## WHAT YOU NEED TO DO
Take every line from the listing below that includes "layout" and copy it.

________

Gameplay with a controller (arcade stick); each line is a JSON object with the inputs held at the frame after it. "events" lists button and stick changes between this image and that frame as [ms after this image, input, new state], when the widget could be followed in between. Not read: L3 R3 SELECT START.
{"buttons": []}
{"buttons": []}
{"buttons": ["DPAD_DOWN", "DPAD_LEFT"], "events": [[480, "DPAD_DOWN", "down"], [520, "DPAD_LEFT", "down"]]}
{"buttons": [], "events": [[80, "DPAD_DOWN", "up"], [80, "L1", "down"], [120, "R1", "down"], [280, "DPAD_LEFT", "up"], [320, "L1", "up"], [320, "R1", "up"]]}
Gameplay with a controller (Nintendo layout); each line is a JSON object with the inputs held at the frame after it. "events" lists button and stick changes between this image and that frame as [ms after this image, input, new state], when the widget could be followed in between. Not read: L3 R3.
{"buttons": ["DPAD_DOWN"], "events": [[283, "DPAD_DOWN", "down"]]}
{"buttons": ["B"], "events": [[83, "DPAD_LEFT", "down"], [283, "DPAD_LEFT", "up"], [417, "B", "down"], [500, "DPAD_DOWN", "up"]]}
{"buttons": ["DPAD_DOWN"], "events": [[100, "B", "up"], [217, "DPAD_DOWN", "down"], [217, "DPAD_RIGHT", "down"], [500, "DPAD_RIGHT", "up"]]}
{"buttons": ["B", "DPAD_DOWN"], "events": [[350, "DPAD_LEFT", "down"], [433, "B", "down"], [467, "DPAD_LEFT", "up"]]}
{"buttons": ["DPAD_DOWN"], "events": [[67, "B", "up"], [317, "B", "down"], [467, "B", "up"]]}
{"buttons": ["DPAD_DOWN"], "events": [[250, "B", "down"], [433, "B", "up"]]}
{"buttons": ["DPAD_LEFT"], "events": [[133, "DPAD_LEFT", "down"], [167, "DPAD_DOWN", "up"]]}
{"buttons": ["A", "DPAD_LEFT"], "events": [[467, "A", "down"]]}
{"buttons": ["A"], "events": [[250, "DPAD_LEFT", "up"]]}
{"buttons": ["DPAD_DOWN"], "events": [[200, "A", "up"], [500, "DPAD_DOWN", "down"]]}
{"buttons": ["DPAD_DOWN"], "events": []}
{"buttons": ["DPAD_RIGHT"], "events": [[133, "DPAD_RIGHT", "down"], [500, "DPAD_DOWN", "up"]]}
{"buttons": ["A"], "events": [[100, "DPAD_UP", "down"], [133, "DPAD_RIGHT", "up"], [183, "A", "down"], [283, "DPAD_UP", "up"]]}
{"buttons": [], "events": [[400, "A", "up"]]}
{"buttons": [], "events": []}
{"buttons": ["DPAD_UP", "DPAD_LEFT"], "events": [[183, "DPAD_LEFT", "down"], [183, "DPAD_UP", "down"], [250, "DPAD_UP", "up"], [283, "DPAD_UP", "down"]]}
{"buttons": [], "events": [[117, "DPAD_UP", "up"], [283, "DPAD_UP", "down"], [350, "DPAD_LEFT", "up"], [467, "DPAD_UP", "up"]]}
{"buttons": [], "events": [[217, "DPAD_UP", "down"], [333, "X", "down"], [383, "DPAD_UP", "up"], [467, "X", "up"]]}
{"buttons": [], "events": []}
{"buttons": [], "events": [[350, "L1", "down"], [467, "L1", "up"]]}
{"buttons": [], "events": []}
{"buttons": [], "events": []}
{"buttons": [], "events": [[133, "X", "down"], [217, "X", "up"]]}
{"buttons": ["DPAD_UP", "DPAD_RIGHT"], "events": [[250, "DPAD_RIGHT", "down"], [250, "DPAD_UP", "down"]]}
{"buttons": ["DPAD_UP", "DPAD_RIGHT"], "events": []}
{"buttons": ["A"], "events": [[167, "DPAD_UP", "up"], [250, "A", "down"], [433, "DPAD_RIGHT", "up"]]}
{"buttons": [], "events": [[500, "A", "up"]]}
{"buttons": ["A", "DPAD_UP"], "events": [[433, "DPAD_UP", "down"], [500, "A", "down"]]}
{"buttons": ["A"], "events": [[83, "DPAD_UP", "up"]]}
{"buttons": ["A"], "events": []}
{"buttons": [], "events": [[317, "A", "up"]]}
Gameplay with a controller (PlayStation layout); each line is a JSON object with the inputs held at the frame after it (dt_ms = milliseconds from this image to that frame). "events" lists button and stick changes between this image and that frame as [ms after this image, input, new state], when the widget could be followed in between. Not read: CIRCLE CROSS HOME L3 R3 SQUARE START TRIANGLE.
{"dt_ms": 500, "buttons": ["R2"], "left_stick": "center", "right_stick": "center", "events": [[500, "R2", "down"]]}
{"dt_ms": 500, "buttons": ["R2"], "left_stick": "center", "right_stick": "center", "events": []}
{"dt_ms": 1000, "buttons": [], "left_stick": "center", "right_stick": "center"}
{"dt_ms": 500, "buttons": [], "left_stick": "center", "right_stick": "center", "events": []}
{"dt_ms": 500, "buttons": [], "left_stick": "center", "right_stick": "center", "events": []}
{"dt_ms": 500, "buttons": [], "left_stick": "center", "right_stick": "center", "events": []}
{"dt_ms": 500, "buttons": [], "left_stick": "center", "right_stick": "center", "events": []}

________

## TASK RESPONSE
Gameplay with a controller (Nintendo layout); each line is a JSON object with the inputs held at the frame after it. "events" lists button and stick changes between this image and that frame as [ms after this image, input, new state], when the widget could be followed in between. Not read: L3 R3.
Gameplay with a controller (PlayStation layout); each line is a JSON object with the inputs held at the frame after it (dt_ms = milliseconds from this image to that frame). "events" lists button and stick changes between this image and that frame as [ms after this image, input, new state], when the widget could be followed in between. Not read: CIRCLE CROSS HOME L3 R3 SQUARE START TRIANGLE.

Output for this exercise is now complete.